**Exercise tasks:**
1. In the BWV 20 discussion, what does the abbreviation OVPP stand for?
2. Write the next part of the BWV 20 discussion, picking up after its final sentence.

**Excerpted text:**
Continue from Part 3

Discussions in the Week of April 24, 2011 (3rd round)

Ed Myskowski wrote (April 24, 2011):
Introduction to BWV 20 -- O Ewigkeit, du Donnerwort

Last week we began our discussion of the cantatas for the Sundays after Trinity, the long span of time which is approximately the second half of the liturgical year , beginning after Whitsun (Pentecost) and continuing to Advent. This week we continue with the next work for Trinity 1, BWV 20, for the same Sunday as last weeks BWV 75. This is perhaps an opportune moment to remember the architecture off the ongoing five-year weekly discussion schedule, oriented to the church calendar, and cutting across the chronology of composition. Clear enough to those of us who are immersed in it, after the previous five-year chronologic cycle, but perhaps not so easy for recent participants to grasp.

Details of text, commentary, recordings, and previous discussion are accessible via: http://www.bach-cantatas.com/BWV20.htm

The link to commentary by Julian [Mincham] is especially recommended as an introduction to listening. Note especially this week, Julians suggestion to read his essay in the context of associated works, and the beginning of Bachs second Leipzig cycle (Jahrgang II)

The BWV 20 page also has convenient access to Gardiners notes to the pilgrimage CDs [5], by clicking on the PDF link under the picture of the CD cover.

BWV 20 was the first work composed for Bachs second Leipzig cantata cycle (Jahrgang II). It remains a matter of viable speculation (to avoid saying fantasy), as to what extent Bach had in mind his first two (or more) cantata cycles, from the outset, in seeking the Leipzig appointment.

It requires a bit of concentration to sort out the chronology of composition, in relation to the church calendar and our discussion cycle. It is worthwhile to get it straight, ask questions as necessary.

Two recording for special attention this week:

(1) Kuijken, XVPP (X=1) [9]

(2) Craig Smith/Emmanuel Music [6], the first in a series , which turned out to be a series of one. Plenty of previous discussion, via the above link to BCW, BWV 20. Alto Pamela Dellal also provides the text translations at [English 6], worth exploring to get a performers perspective on details.

More comments intended during the week, on both recordings. My road is paved with good intentions.

Ed Myskowski wrote (April 25, 2011):
Ed Myskowski wrote:
< Two recording for special attention this week:
(1) Kuijken, XVPP (X=1)
[9]
More comments intended during the week >
The Kuijken performance [9] is OVPP (one voice per part), for those who may not have appreciated the math. Whatever your opinion may be of the OVPP branch of Bach scholarship, Kuijken also provides excellent notes with respect to more general, structural aspects of Bachs intent in the cantata compositions. A brief excerpt to stimulate the curious, from the General Introduction booklet which is provided with each of Kuijken releases on Accent label:

<The librettists and composers of the seventeenth and eighteenth centuries took it for granted that the congregation for which the cantatas were intended were familiar with the themes they dealt with, since the texts were written for liturgical use. They always followed upon the prescribed readings from the Old and New Testaments. By nature, they were a fabric of paraphrases and commentaries [emphasis in original] on those readings, and as such, they were given personal, poetic treatment.

[Stored data entries]
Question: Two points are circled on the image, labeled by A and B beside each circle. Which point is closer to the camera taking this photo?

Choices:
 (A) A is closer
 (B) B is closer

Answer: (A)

**Answers to the exercises:**
1. One voice per part.

2.
The majority of cantata texts from Bachs time and sphere of influence have a collage structure made up of at least two layers of different origins. Almost all the cantatas contain one or more stanzas of a Lutheran hymn (mostly from the seventeenth century, sometimes from the late sixteenth century, in more or less unchanged form) which are integrated with the newly written texts. Being able to recognize the double-layered structure helps us to feel it as well. More than just a structural process, the collage often allows us to better perceive the core of the central idea.> (end quote, Sigiswald Kuijken [9]. Translation: J & M Berridge)

Neil Halliday wrote (April 27, 2011):
It's interesting to compare Koopman's French overture [3] ('Grave' section) with Kuijken [9] (samples available at the BCW).

Koopman [3] certainly captures the expression of royalty in a more convincing fashion - inter alia, flowing and unhurried compared to Kuijken.

Listening to Rilling [1] again, I have to admit it's not Bach - Rilling (in 1970; he would not perform the 'grave' like this nowadays) transforms this music into a massive romantic Brahmsian symphony, or such like, which however is remarkably effective and powerful.

BWV 20 is not one of Suzuki's better performances [7]. The equal fastest timing (around 23 mins - with Gardiner [5]) is probably one reason for this.

Just listening to Rilling's [1] alto aria now - it's beautiful; none of the HIP's are as moving as this.

Kuijken's [9] usually more varied approach to secco recitative accompaniment does not help here - the bass strings are coarse and heavy, the organ tones are dull and low-pitched. An "F" for the organist's artistry! (One can understand Niedt's complaint about holding recitative notes!).

The natural trumpet displays the usual short-comings, in Kuijken's [9] bass aria.

Ed Myskowski wrote (April 27, 2011):
Ed Myskowski wrote:
< A brief excerpt to stimulate the curious, from the General Introduction booklet which is provided with each of Kuijken [9] releases on Accent label:
<The majority of cantata texts from Bachs time and sphere of influence have a collage structure made up of at least two layers of different origins. Almost all the cantatas contain one or more stanzas of a Lutheran hymn >

Specific to BWV 20, see this BCW page for details of the chorale: http://www.bach-cantatas.com/CM/O-Ewigkeit-du-Donnerwort.htm

I note that this chorale was used previously, in the first Leipzig cycle, BWV 60. Julian Mincham in particular has suggested that the chorale basis of the second cycle perhaps grew out of more incidental use of chorales in the first cycle. I did not explore this further at the moment, but there is a wealth of data available in the BCW archives, and linked commentary.

Ed Myskowski wrote (April 28, 2011):
Neil Halliday wrote:
< It's interesting to compare Koopman's French overture [3] ('Grave' section) with Kuijken [9] (samples available at the BCW).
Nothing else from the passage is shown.